EXERCISE DIRECTIONS:
I'd like every entry returned exactly as it is, with the images left out.
┌────────
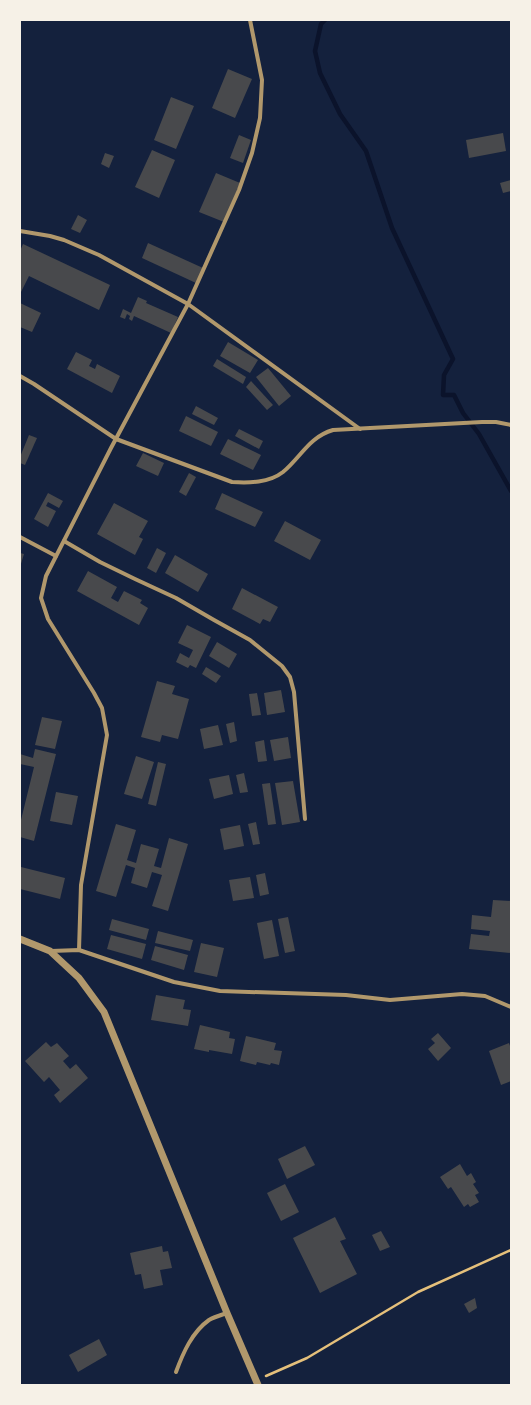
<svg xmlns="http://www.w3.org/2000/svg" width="531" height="1405" viewBox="0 0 531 1405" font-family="Commissioner,sans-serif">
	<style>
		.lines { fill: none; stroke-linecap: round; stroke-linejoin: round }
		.stream { stroke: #0b132b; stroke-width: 4.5 }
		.building { fill: #48494c }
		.path { stroke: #e5c07b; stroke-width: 2.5 }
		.minor { stroke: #b1986c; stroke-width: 4 }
		.tertiary { stroke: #b1986c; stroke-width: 7 }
	</style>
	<rect width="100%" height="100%" fill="#14213d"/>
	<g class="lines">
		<polyline class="stream" points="325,20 321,24 315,51 320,73 340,114 366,151 392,228 453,359 444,375 443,395 454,395 463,413 479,434 511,491"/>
	</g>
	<g class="building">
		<polygon points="228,69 252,79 235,118 212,108"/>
		<polygon points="171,97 194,106 176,149 154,140"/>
		<polygon points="503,133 506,151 469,158 466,140"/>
		<polygon points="239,135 251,140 243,163 230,158"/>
		<polygon points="152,150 175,160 159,198 135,187"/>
		<polygon points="105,153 114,156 109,168 101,164"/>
		<polygon points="216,173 240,183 224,222 199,212"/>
		<polygon points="511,180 511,191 503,193 500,183"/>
		<polygon points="78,215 87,220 80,233 71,229"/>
		<polygon points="148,243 203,268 196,283 142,258"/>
		<polygon points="23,244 110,285 99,310 29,276 20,294 20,251"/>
		<polygon points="138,297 147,301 146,303 178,317 171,333 134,316 132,321 129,319 130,316 127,314 125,319 120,317 123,309 131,313"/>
		<polygon points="20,303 41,313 32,332 20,327"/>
		<polygon points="228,342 258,360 250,373 220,356"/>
		<polygon points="76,352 92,360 89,366 95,369 97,364 120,376 112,393 67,369"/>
		<polygon points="217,359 246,377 243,384 213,366"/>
		<polygon points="268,368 291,396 279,406 256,377"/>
		<polygon points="251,381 273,405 267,410 246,387"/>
		<polygon points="196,406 218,418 214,425 192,414"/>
		<polygon points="186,416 218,432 211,446 179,431"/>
		<polygon points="239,429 263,441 259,449 235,436"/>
		<polygon points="29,435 37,438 25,465 20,463 20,457"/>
		<polygon points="228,439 261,455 253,470 220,454"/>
		<polygon points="143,453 164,463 158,476 136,466"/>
		<polygon points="189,473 196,477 186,496 179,492"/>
		<polygon points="48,493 63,501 59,508 48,502 46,506 56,511 48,527 34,519"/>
		<polygon points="222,493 263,512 255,527 215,509"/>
		<polygon points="114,503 148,521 139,537 143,539 135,555 97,534"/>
		<polygon points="285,521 321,540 310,560 274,541"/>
		<polygon points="157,548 166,553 156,573 147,568"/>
		<polygon points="20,553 24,554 20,567"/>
		<polygon points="175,555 208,574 198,592 165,573"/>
		<polygon points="88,571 117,587 111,598 118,602 124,591 142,600 140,603 148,608 139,625 77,591"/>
		<polygon points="242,588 278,607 270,622 263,619 260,624 232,609"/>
		<polygon points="187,625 211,637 196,668 190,665 188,668 176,662 180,653 189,658 193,650 178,643"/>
		<polygon points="217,642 237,654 229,668 209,656"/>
		<polygon points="206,667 221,676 216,683 202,674"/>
		<polygon points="157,681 175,686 172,694 189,699 178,739 162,735 160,742 141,737"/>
		<polygon points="281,690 285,712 267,715 264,693"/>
		<polygon points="257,693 261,715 252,716 249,694"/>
		<polygon points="42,717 62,721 55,749 35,745"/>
		<polygon points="234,722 237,741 230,743 226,724"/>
		<polygon points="218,725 223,745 204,749 200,729"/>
		<polygon points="288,737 291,758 274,761 270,740"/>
		<polygon points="264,740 267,761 258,762 255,742"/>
		<polygon points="35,749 56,754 34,841 20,837 20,824 34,767 20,764 20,754 33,758"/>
		<polygon points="136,756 154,762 142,799 124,794"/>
		<polygon points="158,762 166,764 156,806 148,804"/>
		<polygon points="244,773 248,792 240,793 236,775"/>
		<polygon points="229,775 233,794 214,799 209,779"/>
		<polygon points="293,781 300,822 282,825 275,783"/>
		<polygon points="270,783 276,824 268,825 262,784"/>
		<polygon points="56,792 78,796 72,825 50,821"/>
		<polygon points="256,822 260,844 253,845 248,824"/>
		<polygon points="116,824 136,830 127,860 136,863 141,844 159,849 154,866 161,868 169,838 188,844 168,911 152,906 162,875 152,872 147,888 131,883 135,868 126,865 116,897 96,891"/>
		<polygon points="240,825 244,846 224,850 220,829"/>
		<polygon points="21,867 65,878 60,899 20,889"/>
		<polygon points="265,873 269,894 260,896 256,875"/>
		<polygon points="250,877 254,898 233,901 229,880"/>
		<polygon points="493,900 511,901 510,938 511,939 511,953 469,949 471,934 489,936 490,931 471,929 472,915 491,917"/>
		<polygon points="288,917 295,951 285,953 278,919"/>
		<polygon points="112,919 149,929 146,940 109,930"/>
		<polygon points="272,920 279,956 264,959 257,923"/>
		<polygon points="158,931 193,940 190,951 155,943"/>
		<polygon points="111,935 146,944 142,959 107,949"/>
		<polygon points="201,943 224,948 217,977 194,972"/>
		<polygon points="155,946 188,955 184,970 151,960"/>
		<polygon points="156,995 185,1000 183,1009 191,1010 188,1026 151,1020"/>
		<polygon points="200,1025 230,1032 229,1038 235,1039 232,1054 209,1050 209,1052 194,1049"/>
		<polygon points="438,1033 451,1048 438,1061 428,1049 435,1043 431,1039"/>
		<polygon points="246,1036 276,1043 274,1050 282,1051 279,1065 271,1063 270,1065 257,1062 256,1065 240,1061"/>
		<polygon points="46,1042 51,1047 57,1043 69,1056 63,1061 70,1069 76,1064 88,1078 60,1103 54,1095 60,1090 49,1077 44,1082 25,1061"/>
		<polygon points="509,1043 511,1049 511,1081 501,1085 489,1051"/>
		<polygon points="305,1146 315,1165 287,1179 278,1159"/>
		<polygon points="460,1164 467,1176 471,1173 476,1182 473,1184 479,1193 475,1195 479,1202 470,1207 468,1204 464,1207 451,1187 448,1189 440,1177"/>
		<polygon points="285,1184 299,1212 281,1221 267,1193"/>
		<polygon points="335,1217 346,1239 340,1241 357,1274 320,1293 293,1238"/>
		<polygon points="381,1231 390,1247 380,1251 372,1235"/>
		<polygon points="162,1246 163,1252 168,1251 172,1268 160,1270 163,1285 144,1289 141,1274 135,1275 130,1253"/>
		<polygon points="475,1298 477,1308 469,1313 464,1304"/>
		<polygon points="99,1339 107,1355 78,1372 69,1355"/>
	</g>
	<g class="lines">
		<polyline class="path" points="266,1376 307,1358 418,1292 511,1250"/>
		<g class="minor">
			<polyline points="20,231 50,236 64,240 99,255 188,304 360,429"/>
			<path d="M20,376L34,384L116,439L232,482C249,483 269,483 283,472C301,457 309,437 333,430L482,422H496L511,425"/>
			<polyline points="20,537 56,556"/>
			<polyline points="64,541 100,562 135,579 176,598 214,620 250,640 282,666 290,677 294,692 305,819"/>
			<polyline points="79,950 81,885 107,735 102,708 94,693 48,619 41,598 46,576 111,448 188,304 239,190 252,153 260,118 262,80 250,20"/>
			<polyline points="51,951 79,950 174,982 220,991 346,995 390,1000 462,994 485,996 511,1007"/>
			<path d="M176,1372C183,1353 192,1332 209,1320C214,1317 221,1315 227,1313"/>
		</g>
		<polyline class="tertiary" points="20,939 50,951 79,978 104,1012 227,1313 258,1385"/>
	</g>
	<rect width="531" height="1405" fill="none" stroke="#f6f1e7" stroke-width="42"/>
</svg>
└────────
WRITTEN ANSWER:
<svg xmlns="http://www.w3.org/2000/svg" width="531" height="1405" viewBox="0 0 531 1405" font-family="Commissioner,sans-serif">
	<style>
		.lines { fill: none; stroke-linecap: round; stroke-linejoin: round }
		.stream { stroke: #0b132b; stroke-width: 4.5 }
		.building { fill: #48494c }
		.path { stroke: #e5c07b; stroke-width: 2.5 }
		.minor { stroke: #b1986c; stroke-width: 4 }
		.tertiary { stroke: #b1986c; stroke-width: 7 }
	</style>
	<rect width="100%" height="100%" fill="#14213d"/>
	<g class="lines">
		<polyline class="stream" points="325,20 321,24 315,51 320,73 340,114 366,151 392,228 453,359 444,375 443,395 454,395 463,413 479,434 511,491"/>
	</g>
	<g class="building">
		<polygon points="228,69 252,79 235,118 212,108"/>
		<polygon points="171,97 194,106 176,149 154,140"/>
		<polygon points="503,133 506,151 469,158 466,140"/>
		<polygon points="239,135 251,140 243,163 230,158"/>
		<polygon points="152,150 175,160 159,198 135,187"/>
		<polygon points="105,153 114,156 109,168 101,164"/>
		<polygon points="216,173 240,183 224,222 199,212"/>
		<polygon points="511,180 511,191 503,193 500,183"/>
		<polygon points="78,215 87,220 80,233 71,229"/>
		<polygon points="148,243 203,268 196,283 142,258"/>
		<polygon points="23,244 110,285 99,310 29,276 20,294 20,251"/>
		<polygon points="138,297 147,301 146,303 178,317 171,333 134,316 132,321 129,319 130,316 127,314 125,319 120,317 123,309 131,313"/>
		<polygon points="20,303 41,313 32,332 20,327"/>
		<polygon points="228,342 258,360 250,373 220,356"/>
		<polygon points="76,352 92,360 89,366 95,369 97,364 120,376 112,393 67,369"/>
		<polygon points="217,359 246,377 243,384 213,366"/>
		<polygon points="268,368 291,396 279,406 256,377"/>
		<polygon points="251,381 273,405 267,410 246,387"/>
		<polygon points="196,406 218,418 214,425 192,414"/>
		<polygon points="186,416 218,432 211,446 179,431"/>
		<polygon points="239,429 263,441 259,449 235,436"/>
		<polygon points="29,435 37,438 25,465 20,463 20,457"/>
		<polygon points="228,439 261,455 253,470 220,454"/>
		<polygon points="143,453 164,463 158,476 136,466"/>
		<polygon points="189,473 196,477 186,496 179,492"/>
		<polygon points="48,493 63,501 59,508 48,502 46,506 56,511 48,527 34,519"/>
		<polygon points="222,493 263,512 255,527 215,509"/>
		<polygon points="114,503 148,521 139,537 143,539 135,555 97,534"/>
		<polygon points="285,521 321,540 310,560 274,541"/>
		<polygon points="157,548 166,553 156,573 147,568"/>
		<polygon points="20,553 24,554 20,567"/>
		<polygon points="175,555 208,574 198,592 165,573"/>
		<polygon points="88,571 117,587 111,598 118,602 124,591 142,600 140,603 148,608 139,625 77,591"/>
		<polygon points="242,588 278,607 270,622 263,619 260,624 232,609"/>
		<polygon points="187,625 211,637 196,668 190,665 188,668 176,662 180,653 189,658 193,650 178,643"/>
		<polygon points="217,642 237,654 229,668 209,656"/>
		<polygon points="206,667 221,676 216,683 202,674"/>
		<polygon points="157,681 175,686 172,694 189,699 178,739 162,735 160,742 141,737"/>
		<polygon points="281,690 285,712 267,715 264,693"/>
		<polygon points="257,693 261,715 252,716 249,694"/>
		<polygon points="42,717 62,721 55,749 35,745"/>
		<polygon points="234,722 237,741 230,743 226,724"/>
		<polygon points="218,725 223,745 204,749 200,729"/>
		<polygon points="288,737 291,758 274,761 270,740"/>
		<polygon points="264,740 267,761 258,762 255,742"/>
		<polygon points="35,749 56,754 34,841 20,837 20,824 34,767 20,764 20,754 33,758"/>
		<polygon points="136,756 154,762 142,799 124,794"/>
		<polygon points="158,762 166,764 156,806 148,804"/>
		<polygon points="244,773 248,792 240,793 236,775"/>
		<polygon points="229,775 233,794 214,799 209,779"/>
		<polygon points="293,781 300,822 282,825 275,783"/>
		<polygon points="270,783 276,824 268,825 262,784"/>
		<polygon points="56,792 78,796 72,825 50,821"/>
		<polygon points="256,822 260,844 253,845 248,824"/>
		<polygon points="116,824 136,830 127,860 136,863 141,844 159,849 154,866 161,868 169,838 188,844 168,911 152,906 162,875 152,872 147,888 131,883 135,868 126,865 116,897 96,891"/>
		<polygon points="240,825 244,846 224,850 220,829"/>
		<polygon points="21,867 65,878 60,899 20,889"/>
		<polygon points="265,873 269,894 260,896 256,875"/>
		<polygon points="250,877 254,898 233,901 229,880"/>
		<polygon points="493,900 511,901 510,938 511,939 511,953 469,949 471,934 489,936 490,931 471,929 472,915 491,917"/>
		<polygon points="288,917 295,951 285,953 278,919"/>
		<polygon points="112,919 149,929 146,940 109,930"/>
		<polygon points="272,920 279,956 264,959 257,923"/>
		<polygon points="158,931 193,940 190,951 155,943"/>
		<polygon points="111,935 146,944 142,959 107,949"/>
		<polygon points="201,943 224,948 217,977 194,972"/>
		<polygon points="155,946 188,955 184,970 151,960"/>
		<polygon points="156,995 185,1000 183,1009 191,1010 188,1026 151,1020"/>
		<polygon points="200,1025 230,1032 229,1038 235,1039 232,1054 209,1050 209,1052 194,1049"/>
		<polygon points="438,1033 451,1048 438,1061 428,1049 435,1043 431,1039"/>
		<polygon points="246,1036 276,1043 274,1050 282,1051 279,1065 271,1063 270,1065 257,1062 256,1065 240,1061"/>
		<polygon points="46,1042 51,1047 57,1043 69,1056 63,1061 70,1069 76,1064 88,1078 60,1103 54,1095 60,1090 49,1077 44,1082 25,1061"/>
		<polygon points="509,1043 511,1049 511,1081 501,1085 489,1051"/>
		<polygon points="305,1146 315,1165 287,1179 278,1159"/>
		<polygon points="460,1164 467,1176 471,1173 476,1182 473,1184 479,1193 475,1195 479,1202 470,1207 468,1204 464,1207 451,1187 448,1189 440,1177"/>
		<polygon points="285,1184 299,1212 281,1221 267,1193"/>
		<polygon points="335,1217 346,1239 340,1241 357,1274 320,1293 293,1238"/>
		<polygon points="381,1231 390,1247 380,1251 372,1235"/>
		<polygon points="162,1246 163,1252 168,1251 172,1268 160,1270 163,1285 144,1289 141,1274 135,1275 130,1253"/>
		<polygon points="475,1298 477,1308 469,1313 464,1304"/>
		<polygon points="99,1339 107,1355 78,1372 69,1355"/>
	</g>
	<g class="lines">
		<polyline class="path" points="266,1376 307,1358 418,1292 511,1250"/>
		<g class="minor">
			<polyline points="20,231 50,236 64,240 99,255 188,304 360,429"/>
			<path d="M20,376L34,384L116,439L232,482C249,483 269,483 283,472C301,457 309,437 333,430L482,422H496L511,425"/>
			<polyline points="20,537 56,556"/>
			<polyline points="64,541 100,562 135,579 176,598 214,620 250,640 282,666 290,677 294,692 305,819"/>
			<polyline points="79,950 81,885 107,735 102,708 94,693 48,619 41,598 46,576 111,448 188,304 239,190 252,153 260,118 262,80 250,20"/>
			<polyline points="51,951 79,950 174,982 220,991 346,995 390,1000 462,994 485,996 511,1007"/>
			<path d="M176,1372C183,1353 192,1332 209,1320C214,1317 221,1315 227,1313"/>
		</g>
		<polyline class="tertiary" points="20,939 50,951 79,978 104,1012 227,1313 258,1385"/>
	</g>
	<rect width="531" height="1405" fill="none" stroke="#f6f1e7" stroke-width="42"/>
</svg>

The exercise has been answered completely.